Zatem dlaczego nie zawiozła, ta maniaczka jedna, swoich dyniowych stworów na dyniowe święto?
Główna przyczyna była taka, że upierdliwość mego życia wrosła na tyle, że od ubiegłorocznego festiwalu zrobiłam tylko 3, słownie trzy dyniaki, i to takie moje, których nie zamierzam, przynajmniej na razie, wypuszczać w świat. Na festiwal zaś przydałaby się przecież jakaś drobnica, lekka w wykonaniu i w lekkiej cenie, bo właśnie takie wytwory preferują uczestnicy różnorodnych targów.
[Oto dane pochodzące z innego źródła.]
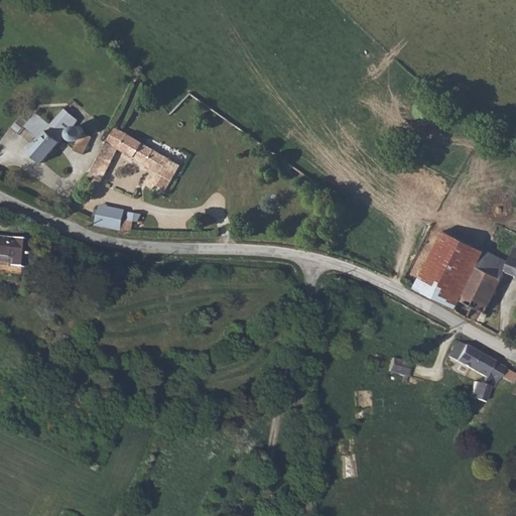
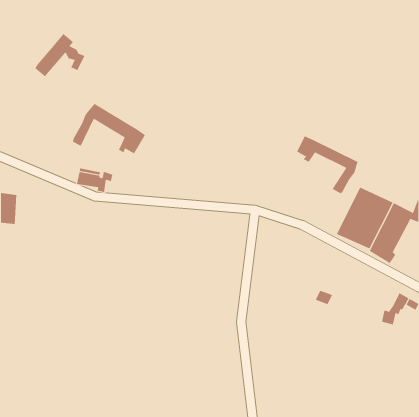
building: [28,107,91,161] -> [34,33,85,77]
building: none -> [296,135,358,194]
building: [446,340,491,375] -> none

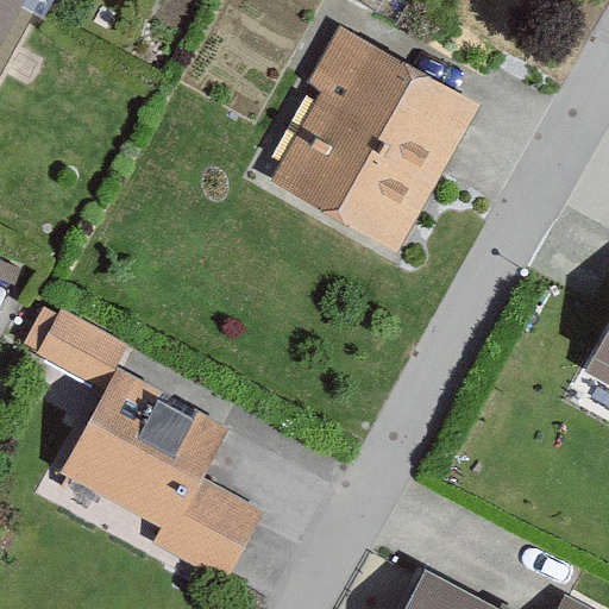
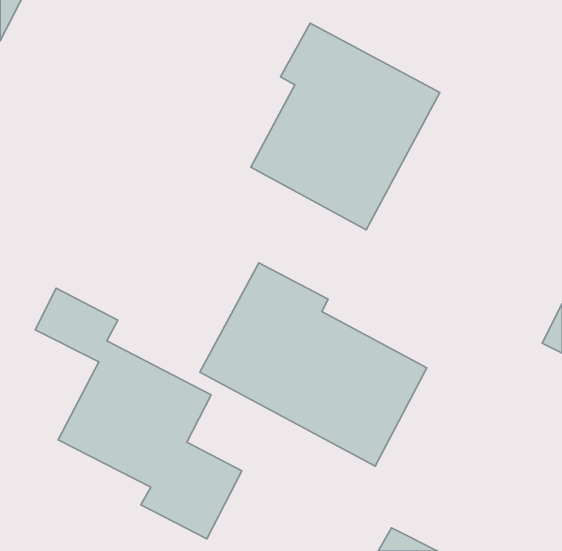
building: none -> [200,263,427,466]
Była też inna bardzo ważna przyczyna. Otóż moje doświadczenia kiermaszowe są bardzo ubogie, dlatego każdorazowe przygotowanie do Festiwalu Dyni wymagało ode mnie dużo pracy organizacyjnej, musiałam sobie zaplanować ekspozycję, potem trzeba było zapakować dyniaki, które wszak dość delikatne są i nie można ich upchać byle jak. Potem trzeba je było rozpakować i znowu zapakować po festiwalu i rozpakować w domu, ufff... jak dla mnie to duże wyzwanie. A że opieka nad moją mamą i współżycie z nią jest coraz bardziej obciążające fizycznie, a przede wszystkim psychiczne, więc do przygotowania się do festiwalu, po prostu zabrakło mi energii!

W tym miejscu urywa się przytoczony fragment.